_Görev Tanımı_. Aşağıdaki atasözü yazısında "Hiç sevmediğim atasözlerimiz" ifadesinden başlayıp "yok mu sanıyorsunuz?" ifadesine kadar, bu ifade de dahil olmak üzere, geçen bölümü aynen kopyalayın.

_Belge_.
Site İçi Arama

ekonomi

Kandırılıyor muyuz?

"Köprüyü geçene kadar ayıya dayı diyeceksin!" Ne kadar sinsice bir atasözüdür bu, ne kadar ikiyüzlü bir atasözüdür. Resmen ikiyüzlü olunması konusunda tavsiye içerir bu atasözümüz.

Hiç sevmediğim atasözlerimiz vardır.

Bir tanesi de "Köprüyü geçene kadar ayıya dayı diyeceksin!" dir.

Ne kadar sinsice bir atasözüdür bu, ne kadar ikiyüzlü bir atasözüdür. Resmen ikiyüzlü olunması konusunda tavsiye içerir bu atasözümüz.

Bazen bunu söyleyen atalarımız ciddiler miymiş diye hayrete düşmüyor değilim. Kim bilir ne düşünmüşler böyle bir söz üretirken.

Gerçi aslında bazen kandırmak biraz da doğanın kanunu gibi geliyor bana.

Doğada bu atasözünün tavsiyesine uyan bir benzeri olay yok mu sanıyorsunuz?

Küçükken bir su kaplumbağamız vardı. Akvaryuma koymuştuk bir gün. Ölü taklidi yapmaya başlamıştı akvaryumda. Seyretmek ilginç gelmişti ne yapacak diye. Etrafında dolanan küçük balıklardan biri tam ağız hizasına geldiğinde ise ani bir hamleyle balığı yakalayıp yediğini görmüştüm. Zavallı balık.

_Kaynak Veri_.

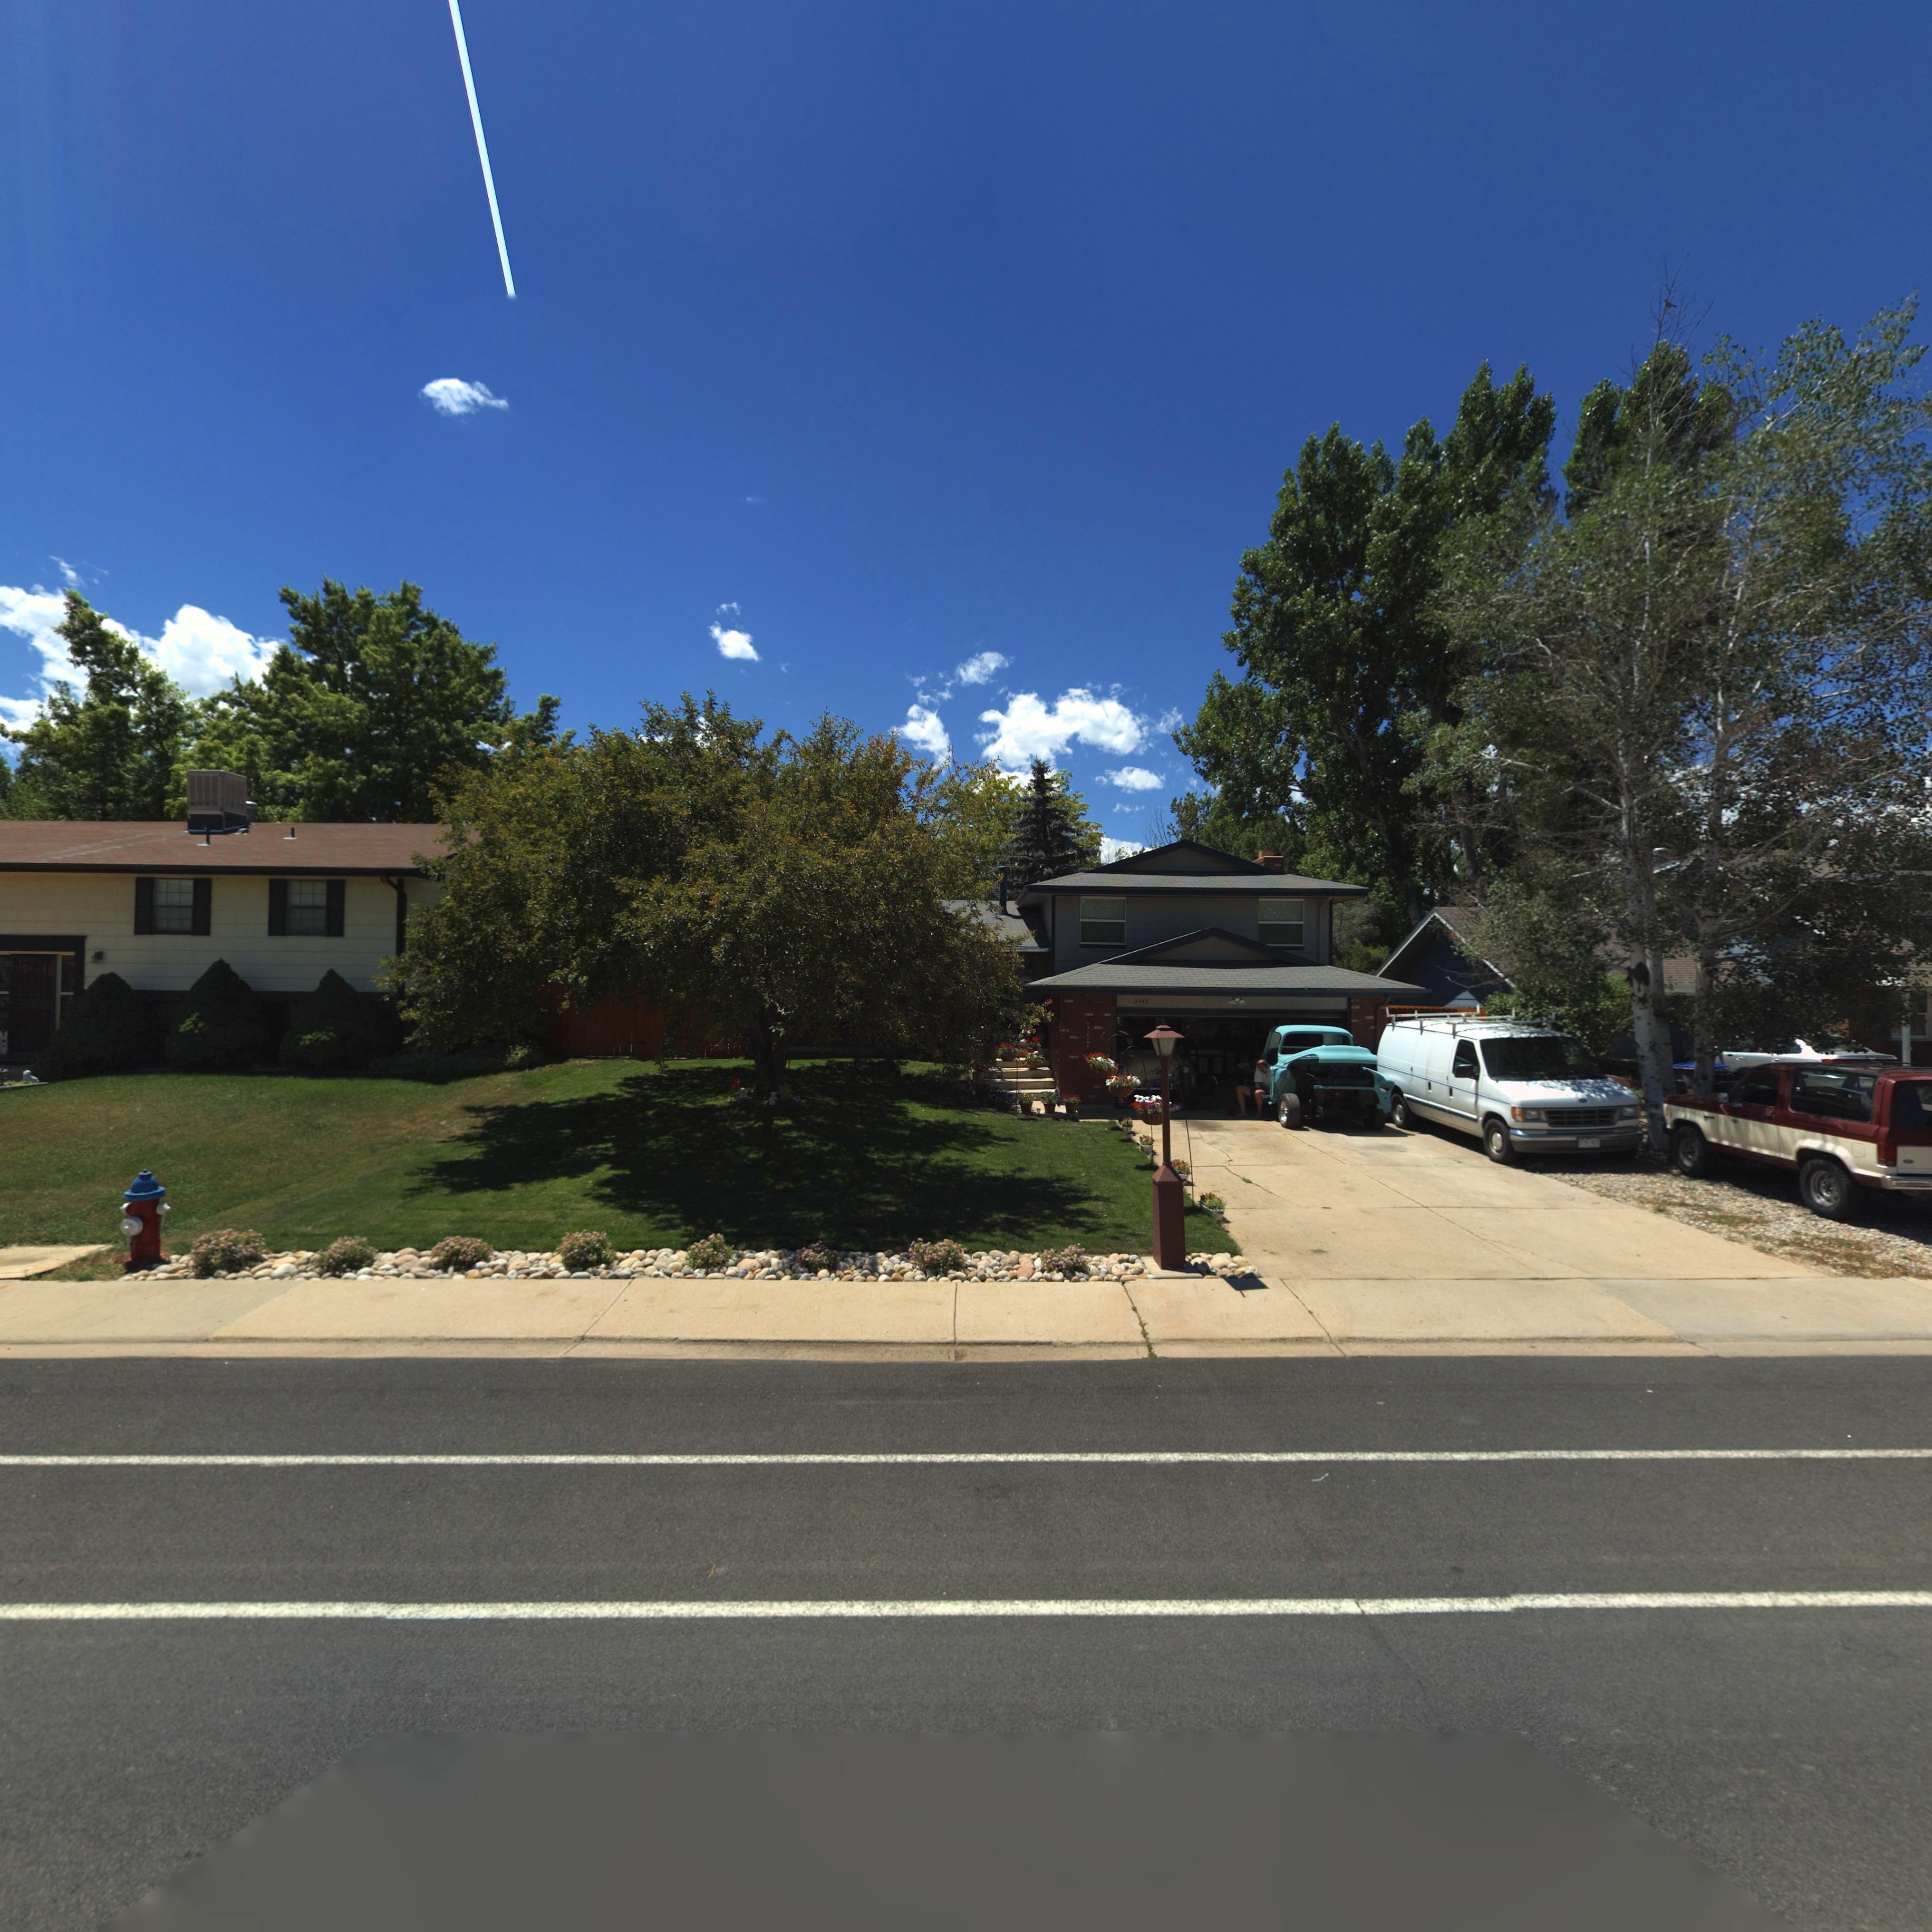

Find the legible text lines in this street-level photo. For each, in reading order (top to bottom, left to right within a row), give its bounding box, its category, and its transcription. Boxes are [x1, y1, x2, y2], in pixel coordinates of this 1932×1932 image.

[1133, 998, 1148, 1004] StreetNumber: 2345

_Görev Çıktısı_.
Hiç sevmediğim atasözlerimiz vardır.

Bir tanesi de "Köprüyü geçene kadar ayıya dayı diyeceksin!" dir.

Ne kadar sinsice bir atasözüdür bu, ne kadar ikiyüzlü bir atasözüdür. Resmen ikiyüzlü olunması konusunda tavsiye içerir bu atasözümüz.

Bazen bunu söyleyen atalarımız ciddiler miymiş diye hayrete düşmüyor değilim. Kim bilir ne düşünmüşler böyle bir söz üretirken.

Gerçi aslında bazen kandırmak biraz da doğanın kanunu gibi geliyor bana.

Doğada bu atasözünün tavsiyesine uyan bir benzeri olay yok mu sanıyorsunuz?